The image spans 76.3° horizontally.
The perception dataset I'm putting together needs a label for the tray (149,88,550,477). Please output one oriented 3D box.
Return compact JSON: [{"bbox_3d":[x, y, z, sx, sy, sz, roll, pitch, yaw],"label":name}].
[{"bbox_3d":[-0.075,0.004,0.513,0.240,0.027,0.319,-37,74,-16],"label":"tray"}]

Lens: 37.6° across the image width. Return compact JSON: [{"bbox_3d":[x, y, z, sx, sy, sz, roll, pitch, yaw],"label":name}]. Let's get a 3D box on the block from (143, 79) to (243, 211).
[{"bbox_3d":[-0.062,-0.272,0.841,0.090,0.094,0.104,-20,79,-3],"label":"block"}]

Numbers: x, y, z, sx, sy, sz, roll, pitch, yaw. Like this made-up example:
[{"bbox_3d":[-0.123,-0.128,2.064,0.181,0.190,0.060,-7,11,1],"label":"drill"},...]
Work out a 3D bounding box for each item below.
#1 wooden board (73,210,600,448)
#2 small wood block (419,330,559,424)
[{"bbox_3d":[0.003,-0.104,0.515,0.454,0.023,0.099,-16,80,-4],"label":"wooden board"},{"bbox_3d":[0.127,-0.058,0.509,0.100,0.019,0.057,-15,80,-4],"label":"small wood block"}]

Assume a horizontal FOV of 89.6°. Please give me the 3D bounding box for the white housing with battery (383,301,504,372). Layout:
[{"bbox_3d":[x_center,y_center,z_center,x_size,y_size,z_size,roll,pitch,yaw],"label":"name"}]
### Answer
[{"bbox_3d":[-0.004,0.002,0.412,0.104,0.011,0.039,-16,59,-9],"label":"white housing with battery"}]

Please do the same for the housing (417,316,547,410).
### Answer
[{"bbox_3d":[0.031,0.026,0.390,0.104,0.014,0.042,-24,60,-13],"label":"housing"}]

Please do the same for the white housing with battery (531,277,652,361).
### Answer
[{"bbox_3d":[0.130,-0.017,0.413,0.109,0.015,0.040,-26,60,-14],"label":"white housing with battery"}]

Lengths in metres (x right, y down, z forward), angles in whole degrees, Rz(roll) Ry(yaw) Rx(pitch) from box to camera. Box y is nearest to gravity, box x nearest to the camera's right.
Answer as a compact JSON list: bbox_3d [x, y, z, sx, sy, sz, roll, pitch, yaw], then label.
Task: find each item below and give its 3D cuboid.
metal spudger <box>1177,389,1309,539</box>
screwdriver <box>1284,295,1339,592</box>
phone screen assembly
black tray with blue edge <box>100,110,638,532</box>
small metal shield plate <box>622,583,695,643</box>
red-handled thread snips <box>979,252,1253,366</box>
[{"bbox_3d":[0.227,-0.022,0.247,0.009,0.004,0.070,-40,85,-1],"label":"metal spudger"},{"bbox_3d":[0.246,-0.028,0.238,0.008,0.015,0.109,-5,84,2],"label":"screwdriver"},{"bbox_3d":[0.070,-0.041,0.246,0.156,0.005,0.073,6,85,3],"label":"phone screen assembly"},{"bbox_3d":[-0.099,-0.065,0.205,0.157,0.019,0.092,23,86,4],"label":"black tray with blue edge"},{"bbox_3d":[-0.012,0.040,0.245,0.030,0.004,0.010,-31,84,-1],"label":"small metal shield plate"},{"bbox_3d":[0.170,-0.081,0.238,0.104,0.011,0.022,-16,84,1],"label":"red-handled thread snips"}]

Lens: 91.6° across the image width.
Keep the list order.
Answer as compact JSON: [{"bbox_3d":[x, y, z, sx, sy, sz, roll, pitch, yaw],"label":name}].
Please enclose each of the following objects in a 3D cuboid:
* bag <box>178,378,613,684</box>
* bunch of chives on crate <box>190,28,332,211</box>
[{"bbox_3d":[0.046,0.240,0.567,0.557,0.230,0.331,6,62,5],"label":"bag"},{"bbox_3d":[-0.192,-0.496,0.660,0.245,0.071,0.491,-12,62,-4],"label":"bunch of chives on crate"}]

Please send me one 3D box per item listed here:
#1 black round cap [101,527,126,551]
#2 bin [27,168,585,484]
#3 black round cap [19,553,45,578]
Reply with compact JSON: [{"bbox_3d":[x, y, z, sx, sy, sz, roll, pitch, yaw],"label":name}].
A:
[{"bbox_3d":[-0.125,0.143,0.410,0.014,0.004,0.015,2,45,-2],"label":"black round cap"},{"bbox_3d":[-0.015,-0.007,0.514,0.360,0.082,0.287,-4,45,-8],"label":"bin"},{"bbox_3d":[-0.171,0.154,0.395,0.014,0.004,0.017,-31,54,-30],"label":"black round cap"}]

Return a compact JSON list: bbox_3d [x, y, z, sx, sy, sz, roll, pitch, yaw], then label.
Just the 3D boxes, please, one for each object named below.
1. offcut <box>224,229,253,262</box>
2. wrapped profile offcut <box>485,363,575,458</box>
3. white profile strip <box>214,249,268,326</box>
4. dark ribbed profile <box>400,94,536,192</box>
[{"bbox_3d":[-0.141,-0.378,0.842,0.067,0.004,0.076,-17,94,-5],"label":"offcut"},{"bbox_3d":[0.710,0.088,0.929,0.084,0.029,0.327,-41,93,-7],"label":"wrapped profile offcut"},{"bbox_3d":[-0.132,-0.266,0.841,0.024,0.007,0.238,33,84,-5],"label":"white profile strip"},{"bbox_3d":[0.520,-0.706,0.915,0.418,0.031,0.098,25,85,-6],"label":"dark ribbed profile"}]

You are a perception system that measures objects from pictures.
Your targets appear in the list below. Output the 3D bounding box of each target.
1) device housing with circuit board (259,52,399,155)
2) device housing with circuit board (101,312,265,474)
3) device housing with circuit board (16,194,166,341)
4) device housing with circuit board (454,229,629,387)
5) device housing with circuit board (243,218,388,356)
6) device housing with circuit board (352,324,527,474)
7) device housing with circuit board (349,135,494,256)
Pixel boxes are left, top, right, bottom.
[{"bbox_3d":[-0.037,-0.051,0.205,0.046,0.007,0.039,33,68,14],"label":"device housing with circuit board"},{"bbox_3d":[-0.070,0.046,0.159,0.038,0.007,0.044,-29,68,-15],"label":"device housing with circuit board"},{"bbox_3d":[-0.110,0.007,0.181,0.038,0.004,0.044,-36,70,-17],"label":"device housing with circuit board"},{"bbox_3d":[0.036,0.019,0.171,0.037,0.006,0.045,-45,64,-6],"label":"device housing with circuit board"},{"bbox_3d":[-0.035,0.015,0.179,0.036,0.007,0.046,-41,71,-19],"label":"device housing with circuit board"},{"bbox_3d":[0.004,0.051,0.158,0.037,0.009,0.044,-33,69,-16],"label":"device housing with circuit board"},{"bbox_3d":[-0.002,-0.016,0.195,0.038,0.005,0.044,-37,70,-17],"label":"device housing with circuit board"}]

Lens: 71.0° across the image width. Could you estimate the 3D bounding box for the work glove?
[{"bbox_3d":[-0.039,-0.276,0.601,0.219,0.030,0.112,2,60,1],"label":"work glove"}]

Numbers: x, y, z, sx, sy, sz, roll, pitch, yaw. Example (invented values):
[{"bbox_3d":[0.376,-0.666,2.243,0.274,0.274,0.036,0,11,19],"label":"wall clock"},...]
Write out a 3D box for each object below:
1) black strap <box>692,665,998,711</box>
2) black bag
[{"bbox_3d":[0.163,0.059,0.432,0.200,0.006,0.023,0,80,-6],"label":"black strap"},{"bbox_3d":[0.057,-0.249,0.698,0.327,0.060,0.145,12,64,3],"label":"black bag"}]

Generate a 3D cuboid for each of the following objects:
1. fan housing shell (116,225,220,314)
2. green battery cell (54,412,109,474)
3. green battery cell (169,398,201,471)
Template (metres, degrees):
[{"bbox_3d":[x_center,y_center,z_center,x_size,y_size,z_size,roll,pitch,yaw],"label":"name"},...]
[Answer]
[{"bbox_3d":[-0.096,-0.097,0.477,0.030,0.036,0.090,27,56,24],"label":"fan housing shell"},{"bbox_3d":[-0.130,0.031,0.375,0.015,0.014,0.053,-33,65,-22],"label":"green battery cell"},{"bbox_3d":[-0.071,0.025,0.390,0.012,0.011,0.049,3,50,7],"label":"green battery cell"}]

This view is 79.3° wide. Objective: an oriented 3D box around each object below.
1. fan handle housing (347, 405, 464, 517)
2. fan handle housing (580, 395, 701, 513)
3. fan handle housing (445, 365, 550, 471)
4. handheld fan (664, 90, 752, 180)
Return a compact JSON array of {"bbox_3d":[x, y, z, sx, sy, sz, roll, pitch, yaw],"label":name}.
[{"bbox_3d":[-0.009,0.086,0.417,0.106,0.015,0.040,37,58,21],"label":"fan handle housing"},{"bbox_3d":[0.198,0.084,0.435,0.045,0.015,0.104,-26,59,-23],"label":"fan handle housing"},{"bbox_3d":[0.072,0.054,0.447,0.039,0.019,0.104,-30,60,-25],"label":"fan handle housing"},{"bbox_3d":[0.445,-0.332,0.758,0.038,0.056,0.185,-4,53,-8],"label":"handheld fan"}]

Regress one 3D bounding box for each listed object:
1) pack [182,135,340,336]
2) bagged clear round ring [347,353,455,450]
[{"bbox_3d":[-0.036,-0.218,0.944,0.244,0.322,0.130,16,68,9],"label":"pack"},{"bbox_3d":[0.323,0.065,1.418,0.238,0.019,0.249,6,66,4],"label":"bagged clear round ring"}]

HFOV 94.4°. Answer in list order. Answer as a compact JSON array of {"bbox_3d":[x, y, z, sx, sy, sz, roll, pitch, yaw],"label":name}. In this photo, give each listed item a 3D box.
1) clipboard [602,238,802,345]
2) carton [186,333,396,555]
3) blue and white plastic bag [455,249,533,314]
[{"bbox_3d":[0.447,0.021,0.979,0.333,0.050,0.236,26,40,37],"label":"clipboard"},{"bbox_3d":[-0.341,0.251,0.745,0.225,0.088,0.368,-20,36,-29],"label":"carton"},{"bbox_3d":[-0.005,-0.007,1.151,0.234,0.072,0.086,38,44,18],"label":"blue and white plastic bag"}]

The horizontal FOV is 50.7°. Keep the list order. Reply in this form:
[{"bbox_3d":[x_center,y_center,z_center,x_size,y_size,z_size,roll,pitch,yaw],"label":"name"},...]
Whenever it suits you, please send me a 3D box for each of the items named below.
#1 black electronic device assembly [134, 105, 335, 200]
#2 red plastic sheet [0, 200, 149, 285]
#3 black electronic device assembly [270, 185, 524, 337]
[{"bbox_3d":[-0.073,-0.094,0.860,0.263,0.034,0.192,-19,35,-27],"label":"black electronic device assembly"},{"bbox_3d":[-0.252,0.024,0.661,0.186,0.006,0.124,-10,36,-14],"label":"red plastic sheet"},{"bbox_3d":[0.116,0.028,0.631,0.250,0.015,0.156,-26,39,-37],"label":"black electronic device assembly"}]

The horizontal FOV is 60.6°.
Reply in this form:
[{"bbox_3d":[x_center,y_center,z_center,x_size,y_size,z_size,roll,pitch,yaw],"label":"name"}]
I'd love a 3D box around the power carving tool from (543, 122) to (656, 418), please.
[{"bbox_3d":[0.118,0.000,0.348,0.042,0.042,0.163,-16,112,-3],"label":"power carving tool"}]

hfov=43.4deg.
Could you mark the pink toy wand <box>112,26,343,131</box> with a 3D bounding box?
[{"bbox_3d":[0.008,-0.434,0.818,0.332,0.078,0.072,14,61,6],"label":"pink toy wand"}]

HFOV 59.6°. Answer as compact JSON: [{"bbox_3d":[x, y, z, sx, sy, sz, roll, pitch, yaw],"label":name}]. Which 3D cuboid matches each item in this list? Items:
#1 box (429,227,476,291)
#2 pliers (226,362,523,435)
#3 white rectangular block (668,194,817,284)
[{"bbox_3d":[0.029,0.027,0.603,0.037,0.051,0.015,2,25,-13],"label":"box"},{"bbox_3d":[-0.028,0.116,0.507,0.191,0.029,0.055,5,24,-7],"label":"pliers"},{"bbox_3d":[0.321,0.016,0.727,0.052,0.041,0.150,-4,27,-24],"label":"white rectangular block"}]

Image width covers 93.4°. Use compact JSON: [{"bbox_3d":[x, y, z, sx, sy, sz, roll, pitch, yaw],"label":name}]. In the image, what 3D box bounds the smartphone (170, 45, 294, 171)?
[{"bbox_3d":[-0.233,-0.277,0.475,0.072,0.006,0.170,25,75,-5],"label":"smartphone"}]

***

### Work request
Reproduce, character for character, only the lines of the preceding data that start at the line with "#1 black round cap [101,527,126,551]" and end at the line with "7) device housing", both included.

### Answer space
#1 black round cap [101,527,126,551]
#2 bin [27,168,585,484]
#3 black round cap [19,553,45,578]
Reply with compact JSON: [{"bbox_3d":[x, y, z, sx, sy, sz, roll, pitch, yaw],"label":name}].
A:
[{"bbox_3d":[-0.125,0.143,0.410,0.014,0.004,0.015,2,45,-2],"label":"black round cap"},{"bbox_3d":[-0.015,-0.007,0.514,0.360,0.082,0.287,-4,45,-8],"label":"bin"},{"bbox_3d":[-0.171,0.154,0.395,0.014,0.004,0.017,-31,54,-30],"label":"black round cap"}]

Return a compact JSON list: bbox_3d [x, y, z, sx, sy, sz, roll, pitch, yaw], then label.
Just the 3D boxes, please, one for each object named below.
1. offcut <box>224,229,253,262</box>
2. wrapped profile offcut <box>485,363,575,458</box>
3. white profile strip <box>214,249,268,326</box>
4. dark ribbed profile <box>400,94,536,192</box>
[{"bbox_3d":[-0.141,-0.378,0.842,0.067,0.004,0.076,-17,94,-5],"label":"offcut"},{"bbox_3d":[0.710,0.088,0.929,0.084,0.029,0.327,-41,93,-7],"label":"wrapped profile offcut"},{"bbox_3d":[-0.132,-0.266,0.841,0.024,0.007,0.238,33,84,-5],"label":"white profile strip"},{"bbox_3d":[0.520,-0.706,0.915,0.418,0.031,0.098,25,85,-6],"label":"dark ribbed profile"}]

You are a perception system that measures objects from pictures.
Your targets appear in the list below. Output the 3D bounding box of each target.
1) device housing with circuit board (259,52,399,155)
2) device housing with circuit board (101,312,265,474)
3) device housing with circuit board (16,194,166,341)
4) device housing with circuit board (454,229,629,387)
5) device housing with circuit board (243,218,388,356)
6) device housing with circuit board (352,324,527,474)
7) device housing with circuit board (349,135,494,256)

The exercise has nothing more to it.